The Lead Hazard Mitigation Act, which took effect in November 2005, was intended to protect tenants — especially children — from lead poisoning. It requires owners of buildings built before 1978, when the toxic paint was banned from homes in the United States, to attend lead awareness seminars, have their properties inspected and correct any hazards they find.
The statute exempts owner-occupied buildings with three or fewer rental units. The state Supreme Court, in a 4-0 opinion upholding the exemption, said it was logical to assume that landlords who live in their own buildings would be more diligent in fixing lead paint dangers.
The justices also said state lawmakers could have reasonably concluded that lead poisoning was more likely to occur at larger properties, which require more maintenance and house more tenants.
The justices acknowledged the law would not solve the state’s childhood lead poisoning problem “with one sweep of the legislative pen.
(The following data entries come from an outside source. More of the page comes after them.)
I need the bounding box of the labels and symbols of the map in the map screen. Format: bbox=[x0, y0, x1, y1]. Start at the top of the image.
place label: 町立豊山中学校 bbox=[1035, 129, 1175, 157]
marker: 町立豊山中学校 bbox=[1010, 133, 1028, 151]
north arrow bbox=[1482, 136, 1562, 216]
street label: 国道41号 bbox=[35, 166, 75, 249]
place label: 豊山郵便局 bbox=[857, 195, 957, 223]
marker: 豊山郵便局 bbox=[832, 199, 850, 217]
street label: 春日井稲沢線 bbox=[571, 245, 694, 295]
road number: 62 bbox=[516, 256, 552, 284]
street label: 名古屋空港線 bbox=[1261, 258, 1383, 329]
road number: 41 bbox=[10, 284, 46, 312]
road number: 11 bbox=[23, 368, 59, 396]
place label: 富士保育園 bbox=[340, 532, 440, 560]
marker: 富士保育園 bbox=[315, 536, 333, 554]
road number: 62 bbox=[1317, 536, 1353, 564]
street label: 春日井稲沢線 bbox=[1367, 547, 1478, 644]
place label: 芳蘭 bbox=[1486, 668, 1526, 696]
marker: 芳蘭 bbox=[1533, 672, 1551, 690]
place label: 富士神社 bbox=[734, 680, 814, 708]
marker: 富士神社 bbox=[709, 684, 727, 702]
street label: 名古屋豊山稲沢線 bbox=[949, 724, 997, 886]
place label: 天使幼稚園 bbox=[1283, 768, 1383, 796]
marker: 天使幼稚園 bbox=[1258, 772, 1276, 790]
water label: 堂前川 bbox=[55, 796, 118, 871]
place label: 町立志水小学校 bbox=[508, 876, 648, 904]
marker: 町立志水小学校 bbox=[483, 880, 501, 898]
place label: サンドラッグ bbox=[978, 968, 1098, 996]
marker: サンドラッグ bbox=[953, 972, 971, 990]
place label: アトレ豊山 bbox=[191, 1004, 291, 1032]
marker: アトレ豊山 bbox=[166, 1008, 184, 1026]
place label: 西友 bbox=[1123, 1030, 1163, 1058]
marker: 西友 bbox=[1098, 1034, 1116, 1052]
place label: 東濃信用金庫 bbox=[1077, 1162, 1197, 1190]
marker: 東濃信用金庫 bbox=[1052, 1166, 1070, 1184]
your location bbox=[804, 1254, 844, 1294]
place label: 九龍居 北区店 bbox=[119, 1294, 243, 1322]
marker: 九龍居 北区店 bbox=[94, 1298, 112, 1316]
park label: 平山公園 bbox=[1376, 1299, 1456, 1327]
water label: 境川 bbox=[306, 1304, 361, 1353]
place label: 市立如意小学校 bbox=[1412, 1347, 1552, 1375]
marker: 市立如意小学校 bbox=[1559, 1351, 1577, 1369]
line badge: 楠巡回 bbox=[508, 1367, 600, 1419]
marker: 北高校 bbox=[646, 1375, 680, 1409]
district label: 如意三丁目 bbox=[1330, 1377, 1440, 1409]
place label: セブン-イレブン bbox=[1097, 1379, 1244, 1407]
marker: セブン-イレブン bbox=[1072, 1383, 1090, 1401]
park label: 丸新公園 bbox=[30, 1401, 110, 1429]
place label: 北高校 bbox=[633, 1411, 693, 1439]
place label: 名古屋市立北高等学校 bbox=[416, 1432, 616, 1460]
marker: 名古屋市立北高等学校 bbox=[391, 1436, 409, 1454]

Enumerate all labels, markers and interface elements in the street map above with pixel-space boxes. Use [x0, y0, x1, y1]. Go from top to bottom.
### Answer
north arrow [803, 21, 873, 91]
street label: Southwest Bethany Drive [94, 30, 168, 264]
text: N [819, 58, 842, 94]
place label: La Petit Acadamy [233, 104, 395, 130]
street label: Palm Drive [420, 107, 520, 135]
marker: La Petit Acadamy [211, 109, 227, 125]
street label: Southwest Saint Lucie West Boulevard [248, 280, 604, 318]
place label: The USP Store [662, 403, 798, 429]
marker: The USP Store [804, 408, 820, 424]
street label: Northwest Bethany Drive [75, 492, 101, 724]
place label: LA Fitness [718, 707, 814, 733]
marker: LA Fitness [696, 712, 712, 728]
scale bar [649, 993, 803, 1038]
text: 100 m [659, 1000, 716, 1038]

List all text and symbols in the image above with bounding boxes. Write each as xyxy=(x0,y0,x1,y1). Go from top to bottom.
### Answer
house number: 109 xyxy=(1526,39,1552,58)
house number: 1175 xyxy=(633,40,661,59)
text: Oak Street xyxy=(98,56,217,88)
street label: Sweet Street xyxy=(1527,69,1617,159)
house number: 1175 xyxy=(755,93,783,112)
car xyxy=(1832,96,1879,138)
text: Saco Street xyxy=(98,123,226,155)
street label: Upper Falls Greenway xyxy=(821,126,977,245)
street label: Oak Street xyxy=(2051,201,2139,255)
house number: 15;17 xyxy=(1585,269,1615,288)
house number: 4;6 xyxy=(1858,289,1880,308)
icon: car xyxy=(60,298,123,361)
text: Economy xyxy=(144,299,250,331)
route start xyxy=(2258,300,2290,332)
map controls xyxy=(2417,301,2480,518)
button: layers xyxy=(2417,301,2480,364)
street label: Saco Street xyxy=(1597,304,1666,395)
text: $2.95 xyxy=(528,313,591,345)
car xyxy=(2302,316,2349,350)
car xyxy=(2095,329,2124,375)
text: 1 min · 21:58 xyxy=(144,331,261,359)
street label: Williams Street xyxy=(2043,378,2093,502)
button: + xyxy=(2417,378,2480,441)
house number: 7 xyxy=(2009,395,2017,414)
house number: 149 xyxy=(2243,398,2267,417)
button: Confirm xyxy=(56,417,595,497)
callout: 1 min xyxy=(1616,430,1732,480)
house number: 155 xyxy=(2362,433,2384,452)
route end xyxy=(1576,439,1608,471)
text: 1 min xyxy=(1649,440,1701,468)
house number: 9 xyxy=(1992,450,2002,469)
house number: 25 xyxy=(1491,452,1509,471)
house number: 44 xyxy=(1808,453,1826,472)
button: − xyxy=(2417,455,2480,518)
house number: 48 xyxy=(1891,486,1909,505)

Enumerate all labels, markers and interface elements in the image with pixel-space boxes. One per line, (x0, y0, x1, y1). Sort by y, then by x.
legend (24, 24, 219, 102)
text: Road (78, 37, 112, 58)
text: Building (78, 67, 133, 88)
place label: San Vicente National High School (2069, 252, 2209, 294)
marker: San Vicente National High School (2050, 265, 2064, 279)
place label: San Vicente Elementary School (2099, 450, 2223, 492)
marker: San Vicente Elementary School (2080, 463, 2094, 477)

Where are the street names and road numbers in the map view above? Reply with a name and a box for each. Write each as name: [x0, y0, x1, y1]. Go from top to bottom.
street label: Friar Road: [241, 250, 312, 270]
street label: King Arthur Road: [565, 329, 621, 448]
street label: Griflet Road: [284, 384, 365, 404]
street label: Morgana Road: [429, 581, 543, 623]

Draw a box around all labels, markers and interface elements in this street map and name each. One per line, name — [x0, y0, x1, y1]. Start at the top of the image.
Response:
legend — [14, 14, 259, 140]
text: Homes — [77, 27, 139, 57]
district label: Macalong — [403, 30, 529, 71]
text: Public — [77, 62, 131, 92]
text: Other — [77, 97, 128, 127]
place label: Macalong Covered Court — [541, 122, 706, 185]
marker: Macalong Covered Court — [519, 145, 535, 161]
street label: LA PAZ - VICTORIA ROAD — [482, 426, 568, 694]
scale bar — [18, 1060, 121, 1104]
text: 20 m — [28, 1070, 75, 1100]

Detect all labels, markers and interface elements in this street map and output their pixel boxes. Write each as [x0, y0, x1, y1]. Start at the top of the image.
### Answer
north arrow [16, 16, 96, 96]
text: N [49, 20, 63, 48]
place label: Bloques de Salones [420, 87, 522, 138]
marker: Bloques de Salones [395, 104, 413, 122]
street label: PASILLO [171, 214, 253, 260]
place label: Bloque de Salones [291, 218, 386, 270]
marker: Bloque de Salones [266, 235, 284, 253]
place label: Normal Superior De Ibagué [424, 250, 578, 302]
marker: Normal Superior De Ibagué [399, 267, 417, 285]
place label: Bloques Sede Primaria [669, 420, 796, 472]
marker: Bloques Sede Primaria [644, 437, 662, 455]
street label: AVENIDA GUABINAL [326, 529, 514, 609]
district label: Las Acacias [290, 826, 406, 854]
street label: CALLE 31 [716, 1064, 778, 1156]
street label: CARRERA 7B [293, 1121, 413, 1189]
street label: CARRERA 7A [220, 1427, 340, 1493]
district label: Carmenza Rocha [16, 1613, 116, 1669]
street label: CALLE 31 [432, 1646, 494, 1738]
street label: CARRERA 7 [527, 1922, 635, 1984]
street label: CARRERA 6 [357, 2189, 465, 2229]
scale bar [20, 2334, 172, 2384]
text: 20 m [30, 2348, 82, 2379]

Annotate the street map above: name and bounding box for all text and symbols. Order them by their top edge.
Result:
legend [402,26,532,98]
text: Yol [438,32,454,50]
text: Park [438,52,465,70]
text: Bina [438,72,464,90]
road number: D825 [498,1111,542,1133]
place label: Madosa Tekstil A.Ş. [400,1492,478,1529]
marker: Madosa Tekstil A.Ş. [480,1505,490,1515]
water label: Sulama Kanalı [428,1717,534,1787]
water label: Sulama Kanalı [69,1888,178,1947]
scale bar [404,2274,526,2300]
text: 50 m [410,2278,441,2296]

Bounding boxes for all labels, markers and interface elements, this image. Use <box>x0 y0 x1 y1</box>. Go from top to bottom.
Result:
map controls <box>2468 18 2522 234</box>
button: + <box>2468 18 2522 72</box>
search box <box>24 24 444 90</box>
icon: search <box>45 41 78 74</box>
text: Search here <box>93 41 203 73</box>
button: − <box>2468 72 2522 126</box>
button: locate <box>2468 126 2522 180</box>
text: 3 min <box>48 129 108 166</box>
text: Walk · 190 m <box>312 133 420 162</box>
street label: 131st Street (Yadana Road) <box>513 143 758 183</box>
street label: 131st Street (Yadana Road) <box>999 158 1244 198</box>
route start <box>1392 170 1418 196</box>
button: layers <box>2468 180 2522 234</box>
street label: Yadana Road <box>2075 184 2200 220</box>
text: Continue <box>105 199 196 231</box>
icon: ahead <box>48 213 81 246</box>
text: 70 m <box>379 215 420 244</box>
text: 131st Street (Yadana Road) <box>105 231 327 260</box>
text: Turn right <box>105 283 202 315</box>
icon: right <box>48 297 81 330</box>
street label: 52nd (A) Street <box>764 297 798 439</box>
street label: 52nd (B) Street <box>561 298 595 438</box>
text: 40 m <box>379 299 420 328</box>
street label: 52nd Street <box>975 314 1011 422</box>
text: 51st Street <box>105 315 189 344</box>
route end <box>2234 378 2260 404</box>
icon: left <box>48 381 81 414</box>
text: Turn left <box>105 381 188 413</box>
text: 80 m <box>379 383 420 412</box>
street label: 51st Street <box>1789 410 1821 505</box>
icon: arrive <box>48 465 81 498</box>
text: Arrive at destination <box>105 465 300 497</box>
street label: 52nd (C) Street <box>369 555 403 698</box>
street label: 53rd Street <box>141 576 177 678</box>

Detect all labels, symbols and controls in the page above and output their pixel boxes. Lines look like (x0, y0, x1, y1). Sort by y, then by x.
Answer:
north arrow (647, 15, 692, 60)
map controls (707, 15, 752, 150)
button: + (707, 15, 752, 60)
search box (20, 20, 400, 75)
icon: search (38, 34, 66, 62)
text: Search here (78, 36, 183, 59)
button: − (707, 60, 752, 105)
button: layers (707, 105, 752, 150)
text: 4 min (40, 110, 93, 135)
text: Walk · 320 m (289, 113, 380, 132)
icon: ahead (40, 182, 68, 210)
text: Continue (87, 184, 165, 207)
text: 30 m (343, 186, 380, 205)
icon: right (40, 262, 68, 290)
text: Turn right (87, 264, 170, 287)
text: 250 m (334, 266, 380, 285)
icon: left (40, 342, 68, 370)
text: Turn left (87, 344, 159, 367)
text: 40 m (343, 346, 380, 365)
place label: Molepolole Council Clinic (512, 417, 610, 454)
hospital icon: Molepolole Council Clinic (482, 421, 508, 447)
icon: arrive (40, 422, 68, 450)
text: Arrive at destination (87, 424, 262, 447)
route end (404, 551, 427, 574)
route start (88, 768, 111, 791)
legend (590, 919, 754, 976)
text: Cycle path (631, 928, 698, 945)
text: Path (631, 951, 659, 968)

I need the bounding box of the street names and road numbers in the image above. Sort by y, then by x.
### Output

“But we are persuaded that the General Assembly believed that targeting the areas where poisonings are most prevalent is one step toward achieving that end,” Chief Justice Frank Williams wrote in the court’s opinion.
Liz Colon, director of training and outreach for the Childhood Lead Action Project, a Rhode Island advocacy organization that helped craft the lead paint law, said she had been optimistic the law would ultimately be upheld.
“We’re definitely pleased and we can continue to move forward as planned,” Colon said.